What Maddy and her fellow jurors did have in common was a shared ignorance of the Trayvon Martin shooting—before the trial, they were ostensibly unfamiliar with the details of the case, as well as the larger cultural significance of the shooting. Maddy explains that her lack of prior knowledge was equal parts preference and practicality. She was living in Chicago at the time, and “I never watched the news, because in Chicago, all you see in the news is the same things: gangs, shootouts, another person passing away. After a while the news got repetitive. Being a mom and working over 40 or 50 hours a week, I used to just come home, go to sleep, wake up, take care of my kids, and then get ready to go to work again.”
When she moved to Florida and showed up for her first day of jury duty, Maddy had no idea what she was in for. “It was my first time ever having jury duty. I’m sitting there thinking, ‘I hope this goes quick.’ And so when they asked us to come back the next day, I’m like, ‘Why do I have to come back the next day? I thought this was a one-day process?’ On the second day I came in and filled out more papers, and there were like forty of us, and then little by little, they told us ‘We’re choosing you.’ And again, I was so naive, I thought, ‘This sounds cool! How long is it gonna be?’ And they’re like no, you’re getting sequestered, and I’m like, ‘Ok, what does that mean? I don’t even know what sequestered is!’”
At the time, her youngest daughter was only three months old, and Maddy gets understandably emotional describing the toll that the forced separation took on her: “When my husband was allowed to come visit me for thirty minutes on Sundays, my three-month-old hardly knew me! And that’s time you can’t get back.”
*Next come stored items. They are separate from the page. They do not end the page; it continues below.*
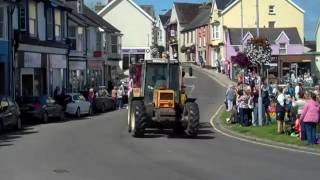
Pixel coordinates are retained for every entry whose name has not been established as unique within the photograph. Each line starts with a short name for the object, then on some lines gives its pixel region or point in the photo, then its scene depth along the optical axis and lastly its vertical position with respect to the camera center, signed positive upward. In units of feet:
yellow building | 312.50 +31.13
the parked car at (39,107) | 114.21 -3.96
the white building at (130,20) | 304.91 +28.14
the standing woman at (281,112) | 83.25 -3.44
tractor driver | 86.11 +0.60
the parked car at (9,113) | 94.43 -4.12
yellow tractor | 81.41 -2.13
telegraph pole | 94.48 -3.52
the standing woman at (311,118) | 71.87 -3.60
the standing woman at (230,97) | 123.08 -2.39
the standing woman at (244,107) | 97.86 -3.32
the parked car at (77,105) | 135.33 -4.24
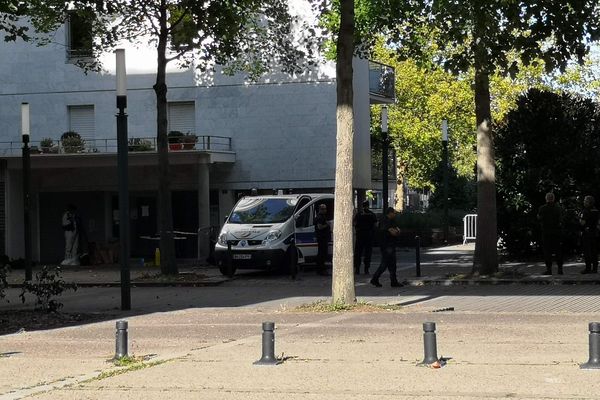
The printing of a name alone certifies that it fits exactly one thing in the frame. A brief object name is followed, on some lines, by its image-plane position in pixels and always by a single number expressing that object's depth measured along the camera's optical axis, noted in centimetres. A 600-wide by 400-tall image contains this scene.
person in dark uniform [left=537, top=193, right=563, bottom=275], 2277
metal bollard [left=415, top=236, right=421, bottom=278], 2405
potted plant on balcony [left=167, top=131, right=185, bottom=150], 3284
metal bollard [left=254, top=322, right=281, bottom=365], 1063
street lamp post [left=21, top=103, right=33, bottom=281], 2448
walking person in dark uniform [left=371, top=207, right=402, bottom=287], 2109
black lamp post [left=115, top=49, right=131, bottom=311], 1792
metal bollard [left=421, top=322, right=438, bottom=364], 1017
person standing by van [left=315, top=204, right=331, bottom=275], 2486
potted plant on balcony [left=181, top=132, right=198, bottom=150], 3294
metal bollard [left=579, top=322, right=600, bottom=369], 974
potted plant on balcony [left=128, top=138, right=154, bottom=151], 3272
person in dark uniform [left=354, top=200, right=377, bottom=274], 2536
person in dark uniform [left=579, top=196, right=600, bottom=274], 2284
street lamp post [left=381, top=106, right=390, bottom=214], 2487
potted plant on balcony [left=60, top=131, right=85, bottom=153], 3319
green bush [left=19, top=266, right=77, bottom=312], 1692
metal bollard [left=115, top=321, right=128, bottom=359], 1123
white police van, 2530
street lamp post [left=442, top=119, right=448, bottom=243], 3615
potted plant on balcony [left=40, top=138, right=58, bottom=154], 3338
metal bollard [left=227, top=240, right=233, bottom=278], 2538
Once Maddy and her fellow jurors, along with George Zimmerman, were free to go, Maddy began to experience a new kind of pain. “When I came out of deliberations, they put us in the car, and then I saw the helicopters,” Maddy recalls. “I’m coming home, and I’m like, ‘What is going on?’ And they explained it to me, they gave me a big red folder, and in the folder there were a bunch of different news channels that wanted to speak with me, and I was like, ‘About what?’ In my mind, I’m thinking that when you go to court, it’s private, not knowing that half of the people at that trial were news people.” She continues, “When I came out, when I got home, and I started watching the TV, I started panicking. I had no idea it was more about black and white, about racism…I realized how big it was.” In the months and years after the trial, Maddy “went through it all”— “losing my home, work, friends and some family.” She was harassed, threatened, and treated “like I was a contributor to Zimmerman killing.”
“These tough words were very hard to handle,” Maddy says. “Again, I had no knowledge of how big the trial would be…we’re victims of the society that brings us into this situation. For three years of my life I had to feel like I’m carrying a child on my back.”
These days, Maddy feels as though she’s finally channeling the stress of the trial and the personal reckoning that followed into positive change. She’s studying to become a teacher and working at a kids’ after school program. “I’m just trying to protect another child from being victimized,” she explains. “I want to make a difference.”
As for George Zimmerman, Maddy “feels sad” every time she sees a new troubling headline: “It causes me to think he doesn’t value his own life, so it was easy for him to take someone else’s.”